Work order
Please repeat every line below exactly, from the first to the last.

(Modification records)
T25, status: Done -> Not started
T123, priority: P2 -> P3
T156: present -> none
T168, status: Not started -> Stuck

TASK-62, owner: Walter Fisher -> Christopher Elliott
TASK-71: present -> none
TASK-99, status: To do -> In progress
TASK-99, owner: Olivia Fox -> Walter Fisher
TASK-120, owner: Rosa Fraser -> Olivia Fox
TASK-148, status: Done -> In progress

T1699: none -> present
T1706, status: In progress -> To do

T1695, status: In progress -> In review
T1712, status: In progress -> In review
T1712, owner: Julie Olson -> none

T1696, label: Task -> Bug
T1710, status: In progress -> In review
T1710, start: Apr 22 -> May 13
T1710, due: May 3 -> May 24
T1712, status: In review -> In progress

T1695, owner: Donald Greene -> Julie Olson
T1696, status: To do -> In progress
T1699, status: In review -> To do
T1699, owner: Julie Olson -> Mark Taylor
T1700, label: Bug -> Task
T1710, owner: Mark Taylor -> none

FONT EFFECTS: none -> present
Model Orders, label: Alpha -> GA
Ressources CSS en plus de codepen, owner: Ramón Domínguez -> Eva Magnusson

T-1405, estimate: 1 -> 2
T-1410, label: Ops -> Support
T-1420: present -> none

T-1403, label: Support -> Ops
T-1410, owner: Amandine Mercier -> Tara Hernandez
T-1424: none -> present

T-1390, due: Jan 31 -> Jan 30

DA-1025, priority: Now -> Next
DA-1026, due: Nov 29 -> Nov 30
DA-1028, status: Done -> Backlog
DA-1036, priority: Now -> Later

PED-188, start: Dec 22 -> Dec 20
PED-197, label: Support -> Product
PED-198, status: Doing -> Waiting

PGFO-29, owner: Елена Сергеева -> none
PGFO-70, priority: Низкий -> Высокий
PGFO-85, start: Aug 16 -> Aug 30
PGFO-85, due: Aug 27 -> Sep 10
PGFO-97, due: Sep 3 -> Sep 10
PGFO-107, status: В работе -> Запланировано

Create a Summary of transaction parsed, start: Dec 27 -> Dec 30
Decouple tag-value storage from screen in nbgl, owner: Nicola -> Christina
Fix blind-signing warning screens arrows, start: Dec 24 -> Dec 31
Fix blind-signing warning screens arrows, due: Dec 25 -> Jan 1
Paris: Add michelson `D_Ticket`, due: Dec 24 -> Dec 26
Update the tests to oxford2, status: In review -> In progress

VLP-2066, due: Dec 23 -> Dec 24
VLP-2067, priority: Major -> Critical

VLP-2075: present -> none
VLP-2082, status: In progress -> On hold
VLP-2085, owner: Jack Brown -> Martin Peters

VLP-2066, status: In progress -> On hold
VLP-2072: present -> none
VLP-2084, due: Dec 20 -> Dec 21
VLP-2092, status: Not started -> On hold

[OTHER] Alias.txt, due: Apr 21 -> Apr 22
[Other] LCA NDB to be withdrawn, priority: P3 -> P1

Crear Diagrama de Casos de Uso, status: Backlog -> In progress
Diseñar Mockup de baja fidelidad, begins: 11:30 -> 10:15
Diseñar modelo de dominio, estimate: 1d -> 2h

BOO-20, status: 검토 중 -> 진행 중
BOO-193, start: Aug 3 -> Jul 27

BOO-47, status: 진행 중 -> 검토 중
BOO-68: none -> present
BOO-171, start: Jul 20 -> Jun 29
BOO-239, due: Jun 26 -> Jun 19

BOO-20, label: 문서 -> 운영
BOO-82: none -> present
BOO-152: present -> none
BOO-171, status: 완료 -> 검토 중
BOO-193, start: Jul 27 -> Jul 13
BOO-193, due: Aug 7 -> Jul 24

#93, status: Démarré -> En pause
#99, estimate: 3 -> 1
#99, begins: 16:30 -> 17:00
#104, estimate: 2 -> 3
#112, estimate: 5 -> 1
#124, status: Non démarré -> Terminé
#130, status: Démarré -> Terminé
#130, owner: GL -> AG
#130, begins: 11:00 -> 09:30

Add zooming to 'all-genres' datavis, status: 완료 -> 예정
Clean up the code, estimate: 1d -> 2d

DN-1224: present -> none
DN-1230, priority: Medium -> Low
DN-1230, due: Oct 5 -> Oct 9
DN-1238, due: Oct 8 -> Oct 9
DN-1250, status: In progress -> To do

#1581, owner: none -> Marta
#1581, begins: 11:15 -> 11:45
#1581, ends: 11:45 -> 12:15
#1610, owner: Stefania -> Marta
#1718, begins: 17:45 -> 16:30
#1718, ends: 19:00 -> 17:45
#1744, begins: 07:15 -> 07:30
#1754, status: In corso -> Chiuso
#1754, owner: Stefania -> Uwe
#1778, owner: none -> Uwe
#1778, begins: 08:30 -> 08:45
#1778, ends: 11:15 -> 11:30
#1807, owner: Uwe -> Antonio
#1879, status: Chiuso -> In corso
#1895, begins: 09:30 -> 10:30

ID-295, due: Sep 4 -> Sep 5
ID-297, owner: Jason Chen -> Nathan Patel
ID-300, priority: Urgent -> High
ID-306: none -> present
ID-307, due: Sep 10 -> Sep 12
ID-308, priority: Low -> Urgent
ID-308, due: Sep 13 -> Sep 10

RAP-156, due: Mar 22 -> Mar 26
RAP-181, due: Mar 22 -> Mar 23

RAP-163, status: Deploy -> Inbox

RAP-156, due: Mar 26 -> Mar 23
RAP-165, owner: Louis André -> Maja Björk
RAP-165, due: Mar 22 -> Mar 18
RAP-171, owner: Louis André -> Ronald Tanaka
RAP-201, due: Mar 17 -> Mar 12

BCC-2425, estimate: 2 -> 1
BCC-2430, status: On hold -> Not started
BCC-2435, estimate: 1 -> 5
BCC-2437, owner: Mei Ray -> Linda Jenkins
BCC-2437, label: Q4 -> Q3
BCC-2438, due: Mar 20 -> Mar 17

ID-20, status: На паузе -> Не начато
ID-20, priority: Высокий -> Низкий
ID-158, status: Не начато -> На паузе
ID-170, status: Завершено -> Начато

Result for this task
T25, status: Done -> Not started
T123, priority: P2 -> P3
T156: present -> none
T168, status: Not started -> Stuck

TASK-62, owner: Walter Fisher -> Christopher Elliott
TASK-71: present -> none
TASK-99, status: To do -> In progress
TASK-99, owner: Olivia Fox -> Walter Fisher
TASK-120, owner: Rosa Fraser -> Olivia Fox
TASK-148, status: Done -> In progress

T1699: none -> present
T1706, status: In progress -> To do

T1695, status: In progress -> In review
T1712, status: In progress -> In review
T1712, owner: Julie Olson -> none

T1696, label: Task -> Bug
T1710, status: In progress -> In review
T1710, start: Apr 22 -> May 13
T1710, due: May 3 -> May 24
T1712, status: In review -> In progress

T1695, owner: Donald Greene -> Julie Olson
T1696, status: To do -> In progress
T1699, status: In review -> To do
T1699, owner: Julie Olson -> Mark Taylor
T1700, label: Bug -> Task
T1710, owner: Mark Taylor -> none

FONT EFFECTS: none -> present
Model Orders, label: Alpha -> GA
Ressources CSS en plus de codepen, owner: Ramón Domínguez -> Eva Magnusson

T-1405, estimate: 1 -> 2
T-1410, label: Ops -> Support
T-1420: present -> none

T-1403, label: Support -> Ops
T-1410, owner: Amandine Mercier -> Tara Hernandez
T-1424: none -> present

T-1390, due: Jan 31 -> Jan 30

DA-1025, priority: Now -> Next
DA-1026, due: Nov 29 -> Nov 30
DA-1028, status: Done -> Backlog
DA-1036, priority: Now -> Later

PED-188, start: Dec 22 -> Dec 20
PED-197, label: Support -> Product
PED-198, status: Doing -> Waiting

PGFO-29, owner: Елена Сергеева -> none
PGFO-70, priority: Низкий -> Высокий
PGFO-85, start: Aug 16 -> Aug 30
PGFO-85, due: Aug 27 -> Sep 10
PGFO-97, due: Sep 3 -> Sep 10
PGFO-107, status: В работе -> Запланировано

Create a Summary of transaction parsed, start: Dec 27 -> Dec 30
Decouple tag-value storage from screen in nbgl, owner: Nicola -> Christina
Fix blind-signing warning screens arrows, start: Dec 24 -> Dec 31
Fix blind-signing warning screens arrows, due: Dec 25 -> Jan 1
Paris: Add michelson `D_Ticket`, due: Dec 24 -> Dec 26
Update the tests to oxford2, status: In review -> In progress

VLP-2066, due: Dec 23 -> Dec 24
VLP-2067, priority: Major -> Critical

VLP-2075: present -> none
VLP-2082, status: In progress -> On hold
VLP-2085, owner: Jack Brown -> Martin Peters

VLP-2066, status: In progress -> On hold
VLP-2072: present -> none
VLP-2084, due: Dec 20 -> Dec 21
VLP-2092, status: Not started -> On hold

[OTHER] Alias.txt, due: Apr 21 -> Apr 22
[Other] LCA NDB to be withdrawn, priority: P3 -> P1

Crear Diagrama de Casos de Uso, status: Backlog -> In progress
Diseñar Mockup de baja fidelidad, begins: 11:30 -> 10:15
Diseñar modelo de dominio, estimate: 1d -> 2h

BOO-20, status: 검토 중 -> 진행 중
BOO-193, start: Aug 3 -> Jul 27

BOO-47, status: 진행 중 -> 검토 중
BOO-68: none -> present
BOO-171, start: Jul 20 -> Jun 29
BOO-239, due: Jun 26 -> Jun 19

BOO-20, label: 문서 -> 운영
BOO-82: none -> present
BOO-152: present -> none
BOO-171, status: 완료 -> 검토 중
BOO-193, start: Jul 27 -> Jul 13
BOO-193, due: Aug 7 -> Jul 24

#93, status: Démarré -> En pause
#99, estimate: 3 -> 1
#99, begins: 16:30 -> 17:00
#104, estimate: 2 -> 3
#112, estimate: 5 -> 1
#124, status: Non démarré -> Terminé
#130, status: Démarré -> Terminé
#130, owner: GL -> AG
#130, begins: 11:00 -> 09:30

Add zooming to 'all-genres' datavis, status: 완료 -> 예정
Clean up the code, estimate: 1d -> 2d

DN-1224: present -> none
DN-1230, priority: Medium -> Low
DN-1230, due: Oct 5 -> Oct 9
DN-1238, due: Oct 8 -> Oct 9
DN-1250, status: In progress -> To do

#1581, owner: none -> Marta
#1581, begins: 11:15 -> 11:45
#1581, ends: 11:45 -> 12:15
#1610, owner: Stefania -> Marta
#1718, begins: 17:45 -> 16:30
#1718, ends: 19:00 -> 17:45
#1744, begins: 07:15 -> 07:30
#1754, status: In corso -> Chiuso
#1754, owner: Stefania -> Uwe
#1778, owner: none -> Uwe
#1778, begins: 08:30 -> 08:45
#1778, ends: 11:15 -> 11:30
#1807, owner: Uwe -> Antonio
#1879, status: Chiuso -> In corso
#1895, begins: 09:30 -> 10:30

ID-295, due: Sep 4 -> Sep 5
ID-297, owner: Jason Chen -> Nathan Patel
ID-300, priority: Urgent -> High
ID-306: none -> present
ID-307, due: Sep 10 -> Sep 12
ID-308, priority: Low -> Urgent
ID-308, due: Sep 13 -> Sep 10

RAP-156, due: Mar 22 -> Mar 26
RAP-181, due: Mar 22 -> Mar 23

RAP-163, status: Deploy -> Inbox

RAP-156, due: Mar 26 -> Mar 23
RAP-165, owner: Louis André -> Maja Björk
RAP-165, due: Mar 22 -> Mar 18
RAP-171, owner: Louis André -> Ronald Tanaka
RAP-201, due: Mar 17 -> Mar 12

BCC-2425, estimate: 2 -> 1
BCC-2430, status: On hold -> Not started
BCC-2435, estimate: 1 -> 5
BCC-2437, owner: Mei Ray -> Linda Jenkins
BCC-2437, label: Q4 -> Q3
BCC-2438, due: Mar 20 -> Mar 17

ID-20, status: На паузе -> Не начато
ID-20, priority: Высокий -> Низкий
ID-158, status: Не начато -> На паузе
ID-170, status: Завершено -> Начато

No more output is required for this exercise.